L’exemple le plus parlant et philosophiquement le plus difficile
est aujourd’hui celui de l’acharnement thérapeutique. On est maintenant obligé
de reposer sérieusement la question : la mort est-elle toujours le signe
d’un échec médical ? Dans ce cas, la médecine n’est-elle pas
perpétuellement en échec ? Cette conception a pu être défendue, permettant
d’entretenir l’espoir et la motivation pour le progrès médical, mais
aujourd’hui, nous devons repenser notre rapport à la médecine, réfléchir à ce
que nous lui demandons réellement, aux moyens que nous jugeons bons de lui
consacrer et au pouvoir que nous entendons lui donner.
Si on essaye de résumer l’origine des problèmes causés par
l’artifice, on peut dire que malgré son efficacité de prime abord, l’artificiel
est le plus souvent une simplification. Si habile et savant soit-il, l’homme ne
produit qu’à la mesure de son savoir faire, de façon moins complexe que les
procédures naturelles qui sont le fruit d’une très longue évolution. Ce
décalage ne doit pas nous étonner, si on réfléchit que pour nous, parfait veut
dire simple, et que nos artifices n’ont pas éteint notre admiration ancienne
pour la Création. Nous ne savons pas copier la complexité naturelle à son
niveau et nous le constatons chaque fois que des effets secondaires se
manifestent dans les pratiques agricoles, dans les soins médicaux, etc…Ceux qui
mettent au point et perfectionnent les diverses prothèses que la médecine nous
propose mesurent bien la difficulté de ces enjeux.

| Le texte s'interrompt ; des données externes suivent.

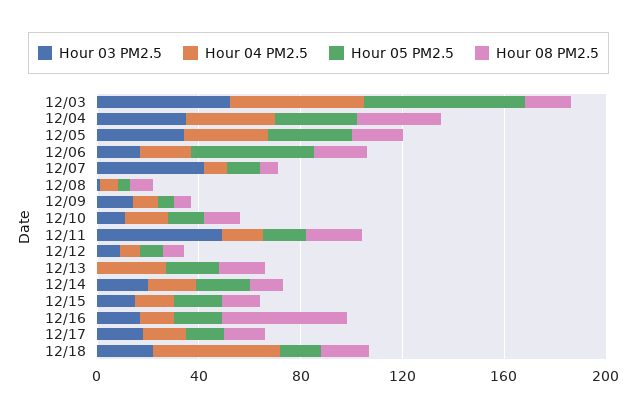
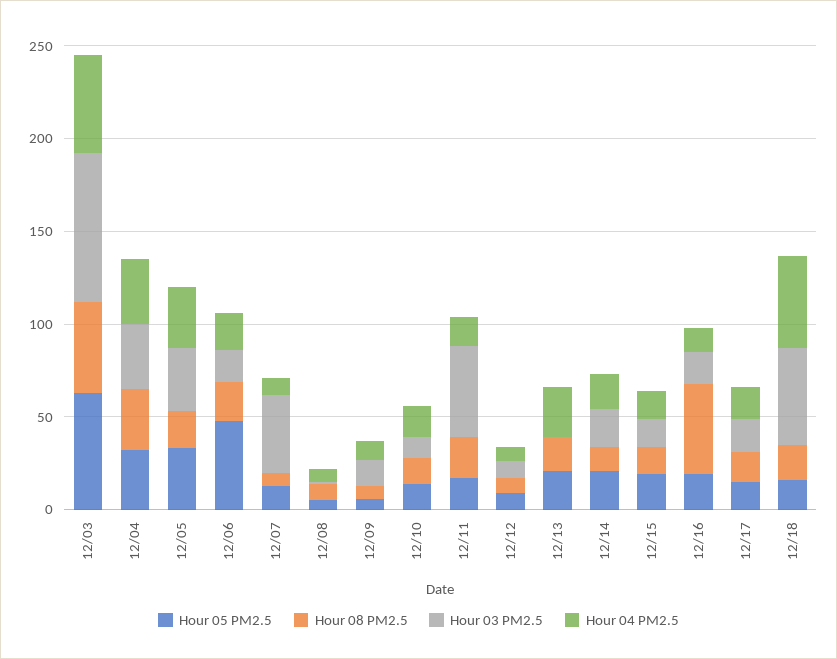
Hour 03 PM2.5, 12/03: 50 -> 80
Hour 08 PM2.5, 12/03: 20 -> 50
Hour 03 PM2.5, 12/18: 20 -> 50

Lorsque nous sommes dans un domaine où l’artifice est valorisé (en
général moins lié au corps), nous préférons éviter le mélange des genres. Nous
n’aimons pas que la complexité de la vie s’empare de nos créations
artificielles : ainsi, nous aménageons avec propreté les abords d’un
bâtiment neuf, nous chassons de nos maisons les araignées, cafards et autres
insectes, nous débarrassons nos toitures des mousses, plantes envahissantes,
nids d’oiseaux, etc… Nous craignons avec raison que notre création ne soit
recyclée trop rapidement par la nature, ou nous cherchons à éviter une
coexistence nuisible pour notre santé.
Pourtant, dans d’autres circonstances, le dialogue entre la
nature et l’artifice peut aussi nous paraître fructueux, et même harmonieux. La
poésie des ruines procède de cette vision, mais il vaut mieux pour cela de
belles pierres: fascinés par les ruines des temples d’Angkor, où la puissance
d’une nature généreuse reconquiert les vestiges d’une puissance disparue, nous
serons peut-être rebutés par une friche industrielle. Les ruines de l’industrie
n’ont déjà pas la noblesse culturelle de celles des temples, mais surtout une
friche, c’est une nature revêche et improductive abandonnée à elle-même (tout
le contraire du jardin),.
Justement, c’est dans le jardin que s’exprime au mieux l’association heureuse de la Nature et de l’artifice, c’est la patience du jardinier et les soins qu’il prodigue qui rendent la terre plus généreuse. L’expérience et la sagesse du bon jardinier sont essentielles pour conclure avec la Nature un pacte équilibré et construire cette symbiose harmonieuse.